Hi @TammoR and @joesan JFYI, spark 3.2.1 has been released.

And if we use spark 3.2.1 and skip tests, we can compile and produce an artifact.

First, change the spark version from 3.2.0 to 3.2.1 in the below line https://github.com/awslabs/deequ/blob/tammruka/2.0.0-spark-3.2.0/pom.xml#L21

After that, the scalastyle check will make the build fail

error file=/Users/JP28431/deequ/src/main/scala/com/amazon/deequ/analyzers/catalyst/StatefulApproxQuantile.scala message=File line length exceeds 100 characters line=34
error file=/Users/JP28431/deequ/src/main/scala/com/amazon/deequ/analyzers/catalyst/StatefulApproxQuantile.scala message=File line length exceeds 100 characters line=119

To fix (or bypass) this, you can use scalafmt to format the code or change the following settings of scalastyle plugin to false https://github.com/awslabs/deequ/blob/tammruka/2.0.0-spark-3.2.0/pom.xml#L215-L216

Then build with mvn clean install -DskipTests and the build has finished successfully.
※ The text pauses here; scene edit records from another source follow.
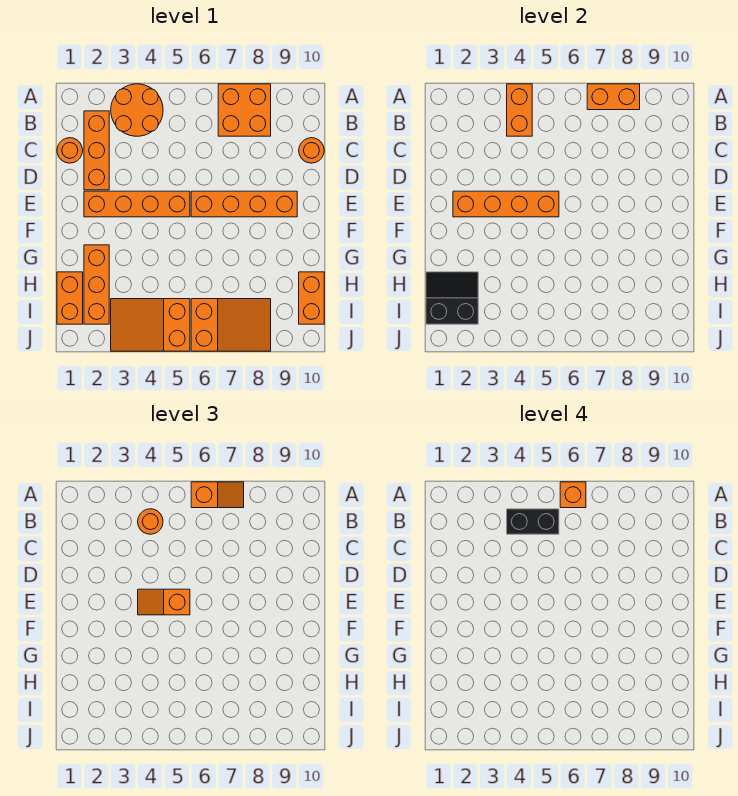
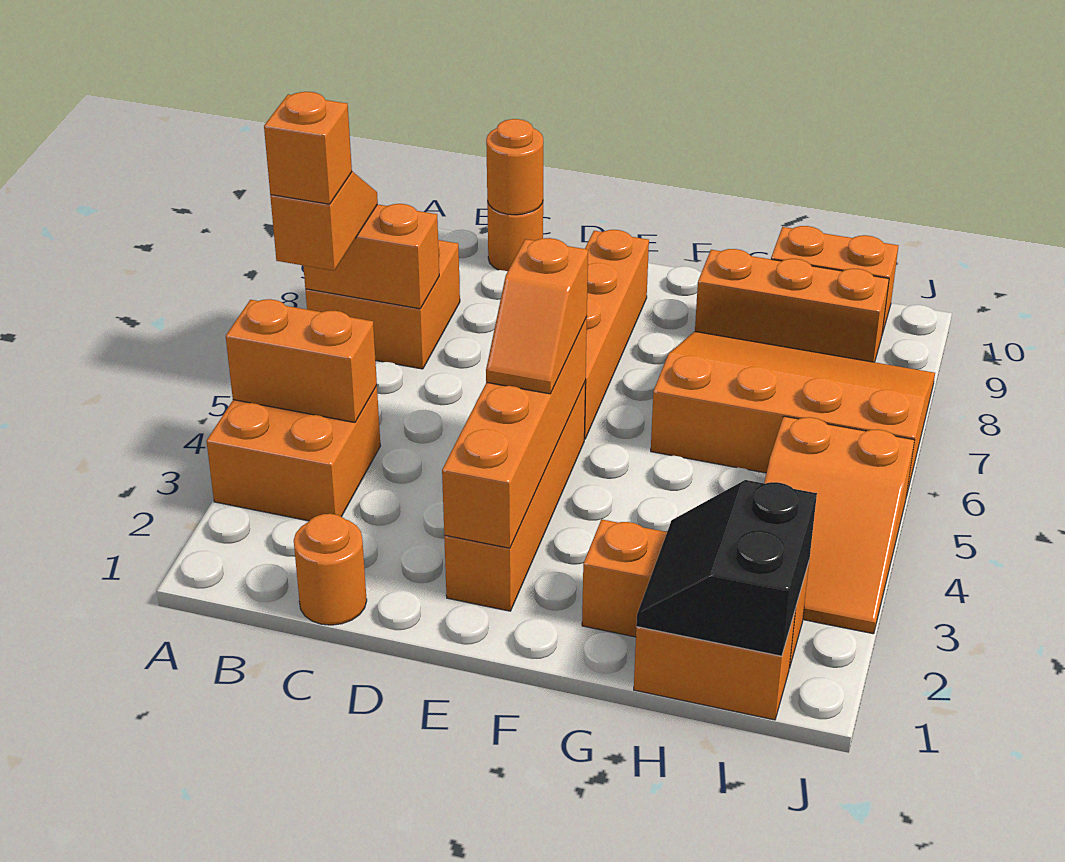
orange round brick A3:B4 level 1 -> orange brick A3:B4 level 1
orange brick A7:A8 level 2 -> orange brick A7:B7 level 2
orange brick B2:D2 level 1 -> orange brick G9:I9 level 1
orange round brick B4 level 3 -> orange round brick C10 level 2
black brick B4:B5 level 4 -> none
orange slope I6:J8 level 1 top 6 -> orange slope G6:J8 level 1 top 6

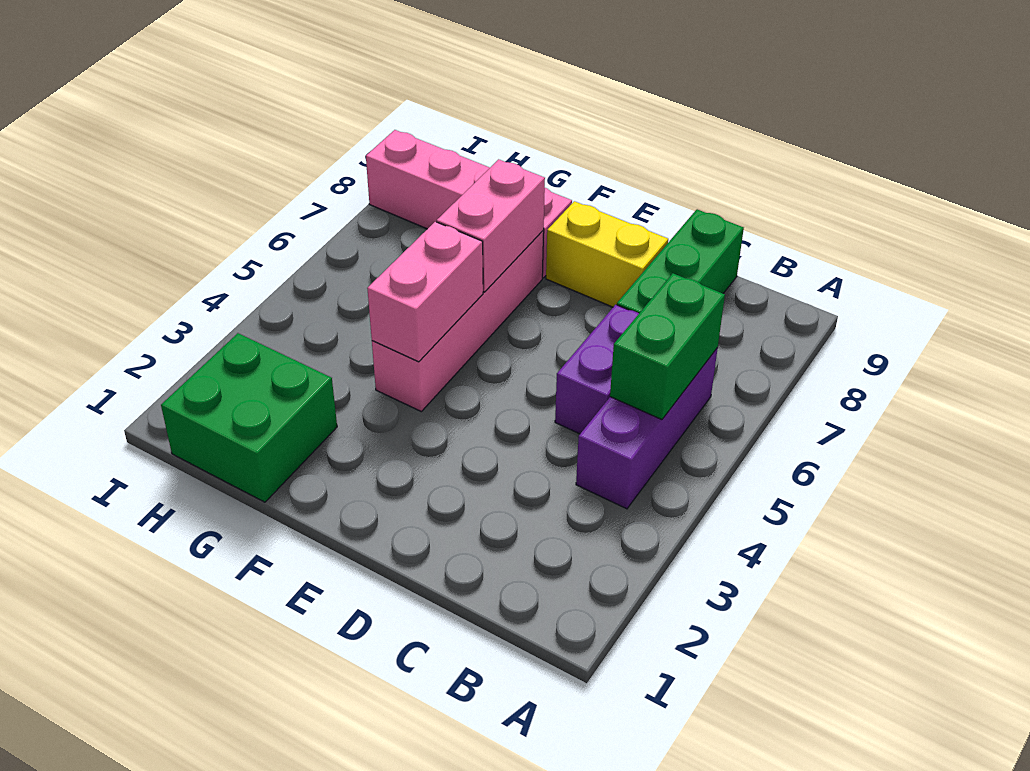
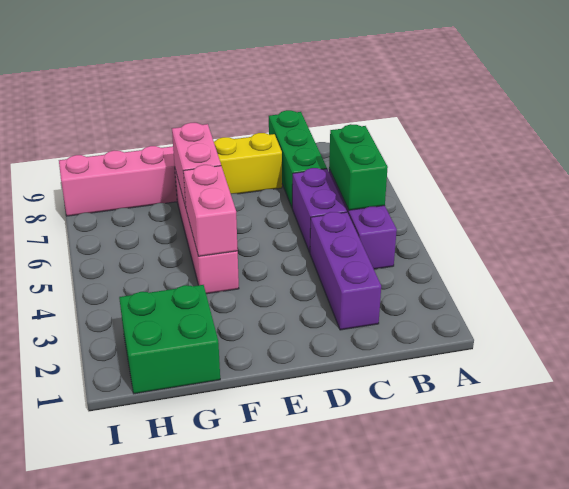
none -> purple brick C2:C4 level 1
I had to skip the test because some tests are failing. I think if we fix the tests, the issue can be solved.

スクリーンショット 2022-02-02 0 27 01

tanvn avatar Feb 01 '22 15:02 tanvn

Hi @TammoR I just created a PR for this issue https://github.com/awslabs/deequ/pull/416 Could you please take a look ? It seems that I do not have the privilege of setting Reviewers and Assignees, so I would appreciate if you could take care of that part too 🙇

tanvn avatar Feb 11 '22 11:02 tanvn

Hi @TammoR Thank you for merging the PR! May I ask if there any blocker for Spark 3.2 ? I would be very grateful if you could share the current status of this issue 🙇

tanvn avatar Feb 14 '22 14:02 tanvn

Hi @tanvn Thanks for the great work on this issue! We merged the code with master.

A new Deequ version 2.0.1-spark-3.2 is now available.

lange-labs avatar Feb 16 '22 07:02 lange-labs

Hi @lange-labs @TammoR It looks like this ticket is still open, and now we're on Spark 3.3.0. is this a fluke? Are we good to add compatibility ask for 3.3.0?

AlecVivian avatar Dec 01 '22 21:12 AlecVivian